> Текстовый блок

╭──

Вчитавшись в стихи и драмы Нелли Закс, написанные после 1940 г., самовыражением их не сочтешь. Читателя не покидает чувство, что все это продиктовано извне, как бы навязано поэтессе вместе с ее поздней славой, даже вместе с Нобелевской премией. По всей вероятности, присуждение Нобелевской премии было для Нелли Закс не столько торжеством, сколько подтверждением ее трагического опыта и незаживающих душевных ран. Позволительно предположить: Нелли Закс предпочла бы, чтобы поздние ее книги, принесшие ей мировую известность, не были написаны, предпочла бы остаться при наивной гармонии ранних произведений в кругу своих близких, чью гибель засвидетельствовали поздние книги. В то же время, насколько нам известно, Нелли Закс решительно отказывалась от переиздания своих ранних произведений. По-видимому, она перестала ощущать их как свои. В поздней поэзии Нелли Закс обреченность совпадает с подлинностью. Едва ли зная Блока, завершившего в 1914 г. накануне первой мировой войны свой «Голос из хора», Нелли Закс пишет «Хор спасенных», «Хор нерожденных», «Хор теней». Ее хоры прямо подтверждают блоковское пророчество: «О если б знали, дети, вы холод и мрак грядущих дней!» Хор напоминает древнегреческую трагедию, в которой хором засвидетельствовано отношение человека и судьбы. В древнегреческой трагедии такое отношение приводило в конце концов к благодарному приятию судьбы, что вызывало жизнеутверждающий катарсис. Для Нелли Закс подобное приятие невозможно и преступно, так как самая формула его, по Ницше, amor fati, принята на вооружение и фальсифицирована гонителями. В хорах Нелли Закс катарсис достигается лишь сплочением жертв, так что одинокий голос поэта перестает быть индивидуальным голосом, превращаясь в голос каждой жертвы.
Таким образом, от судьбы нельзя уйти и нельзя принять ее. Вот формула трагического у Нелли Закс. Решающим аспектом этого трагизма становится ее еврейство, застигающее поэтессу врасплох, тоже как бы навязанное извне и одновременно неотъемлемое. В отличие, скажем, от Исаака Башевис-Зингера, выросшего в атмосфере еврейской книжности, поверий и сказаний, Нелли Закс, в сущности, не знала другой культуры, кроме немецкой. Разумеется, Нелли Закс не отвергла немецкую культуру и не отреклась от нее. И последние стихи поэтессы перекликаются скорее с Гёльдерлином и Новалисом, чем с Бяликом. Еврейская традиция буквально обрушилась на нее вместе с новым сверхличным призванием, неизведенным и неожиданным для нее. Призвание было продолжением наследия, грозящего гибелью. И в ответ на беспомощный вопрос «почему?» произошел синтез: и в немецком, и в еврейском выявилось исконно библейское.

╰──

> Исходные данные
╭──

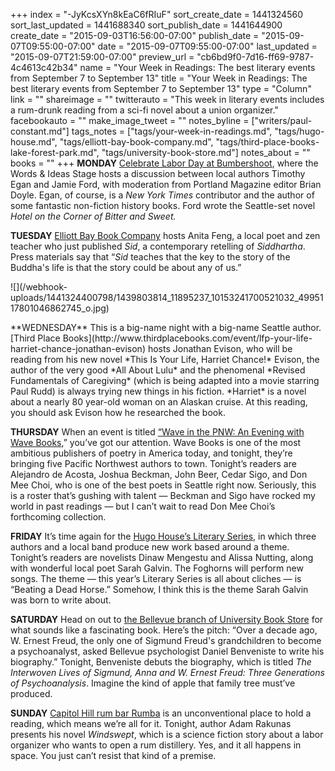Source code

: +++
index = "-JyKcsXYn8kEaC6fRIuF"
sort_create_date = 1441324560
sort_last_updated = 1441688340
sort_publish_date = 1441644900
create_date = "2015-09-03T16:56:00-07:00"
publish_date = "2015-09-07T09:55:00-07:00"
date = "2015-09-07T09:55:00-07:00"
last_updated = "2015-09-07T21:59:00-07:00"
preview_url = "cb6bd9f0-7d16-ff69-9787-4c4613c42b34"
name = "Your Week in Readings: The best literary events from September 7 to September 13"
title = "Your Week in Readings: The best literary events from September 7 to September 13"
type = "Column"
link = ""
shareimage = ""
twitterauto = "This week in literary events includes a rum-drunk reading from a sci-fi novel about a union organizer."
facebookauto = ""
make_image_tweet = ""
notes_byline = ["writers/paul-constant.md"]
tags_notes = ["tags/your-week-in-readings.md", "tags/hugo-house.md", "tags/elliott-bay-book-company.md", "tags/third-place-books-lake-forest-park.md", "tags/university-book-store.md"]
notes_about = ""
books = ""
+++
**MONDAY** [Celebrate Labor Day at Bumbershoot](http://bumbershoot.com/words_and_ideas#!programmation=artist$writing-the-northwest-with-timothy-egan-brian-doyle-and-jamie-ford/714), where the Words & Ideas Stage hosts a discussion between local authors Timothy Egan and Jamie Ford, with moderation from Portland Magazine editor Brian Doyle. Egan, of course, is a *New York Times* contributor and the author of some fantastic non-fiction history books. Ford wrote the Seattle-set novel *Hotel on the Corner of Bitter and Sweet.*

**TUESDAY** [Elliott Bay Book Company](http://www.elliottbaybook.com/event/anita-feng) hosts Anita Feng, a local poet and zen teacher who just published *Sid*, a contemporary retelling of *Siddhartha*.  Press materials say that “*Sid* teaches that the key to the story of the Buddha's life is that the story could be about any of us.” 

<p class="image-left">![](/webhook-uploads/1441324400798/1439803814_11895237_10153241700521032_4995117801046862745_o.jpg)
</p>**WEDNESDAY** This is a big-name night with a big-name Seattle author. [Third Place Books](http://www.thirdplacebooks.com/event/lfp-your-life-harriet-chance-jonathan-evison) hosts Jonathan Evison, who will be reading from his new novel *This Is Your Life, Harriet Chance!* Evison, the author of the very good *All About Lulu* and the phenomenal *Revised Fundamentals of Caregiving* (which is being adapted into a movie starring Paul Rudd) is always trying new things in his fiction. *Harriet* is a novel about a nearly 80 year-old woman on an Alaskan cruise. At this reading, you should ask Evison how he researched the book.

**THURSDAY** When an event is titled [“Wave in the PNW: An Evening with Wave Books](http://hugohouse.org/event/wave-in-the-pnw-an-evening-with-wave-books/),” you’ve got our attention. Wave Books is one of the most ambitious publishers of poetry in America today, and tonight, they’re bringing five Pacific Northwest authors to town. Tonight’s readers are Alejandro de Acosta, Joshua Beckman, John Beer, Cedar Sigo, and Don Mee Choi, who is one of the best poets in Seattle right now. Seriously, this is a roster that’s gushing with talent — Beckman and Sigo have rocked my world in past readings — but I can’t wait to read Don Mee Choi’s forthcoming collection.

**FRIDAY** It’s time again for the [Hugo House’s Literary Series](http://hugohouse.org/event/lit-series-beating-a-dead-horse/), in which three authors and a local band produce new work based around a theme. Tonight’s readers are novelists Dinaw Mengestu and Alissa Nutting, along with wonderful local poet Sarah Galvin. The Foghorns will perform new songs. The theme — this year’s Literary Series is all about cliches — is “Beating a Dead Horse.” Somehow, I think this is the theme Sarah Galvin was born to write about.

**SATURDAY** Head on out to [the Bellevue branch of University Book Store](http://www2.bookstore.washington.edu/_events/events_cal.taf?evmonth=09&evyear=2015&eventid=2015060408541900&pre=20150903&pst=20150919_) for what sounds like a fascinating book. Here’s the pitch: “Over a decade ago, W. Ernest Freud, the only one of Sigmund Freud's grandchildren to become a psychoanalyst, asked Bellevue psychologist Daniel Benveniste to write his biography.” Tonight, Benveniste debuts the biography, which is titled *The Interwoven Lives of Sigmund, Anna and W. Ernest Freud: Three Generations of Psychoanalysis*. Imagine the kind of apple that family tree must’ve produced.

**SUNDAY** [Capitol Hill rum bar Rumba](http://www.elliottbaybook.com/event/adam-rakunas-rumba) is an unconventional place to hold a reading, which means we’re all for it. Tonight, author Adam Rakunas presents his novel *Windswept*, which is a science fiction story about a labor organizer who wants to open a rum distillery. Yes, and it all happens in space. You just can’t resist that kind of a premise.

╰──

Отредактируйте текст о Нелли Закс: перепишите его часть, которая начинается словами «Таким образом, от» и заканчивается словами «выявилось исконно библейское.», заменив в ней «трагизма» на «драматизма».

Таким образом, от судьбы нельзя уйти и нельзя принять ее. Вот формула трагического у Нелли Закс. Решающим аспектом этого драматизма становится ее еврейство, застигающее поэтессу врасплох, тоже как бы навязанное извне и одновременно неотъемлемое. В отличие, скажем, от Исаака Башевис-Зингера, выросшего в атмосфере еврейской книжности, поверий и сказаний, Нелли Закс, в сущности, не знала другой культуры, кроме немецкой. Разумеется, Нелли Закс не отвергла немецкую культуру и не отреклась от нее. И последние стихи поэтессы перекликаются скорее с Гёльдерлином и Новалисом, чем с Бяликом. Еврейская традиция буквально обрушилась на нее вместе с новым сверхличным призванием, неизведенным и неожиданным для нее. Призвание было продолжением наследия, грозящего гибелью. И в ответ на беспомощный вопрос «почему?» произошел синтез: и в немецком, и в еврейском выявилось исконно библейское.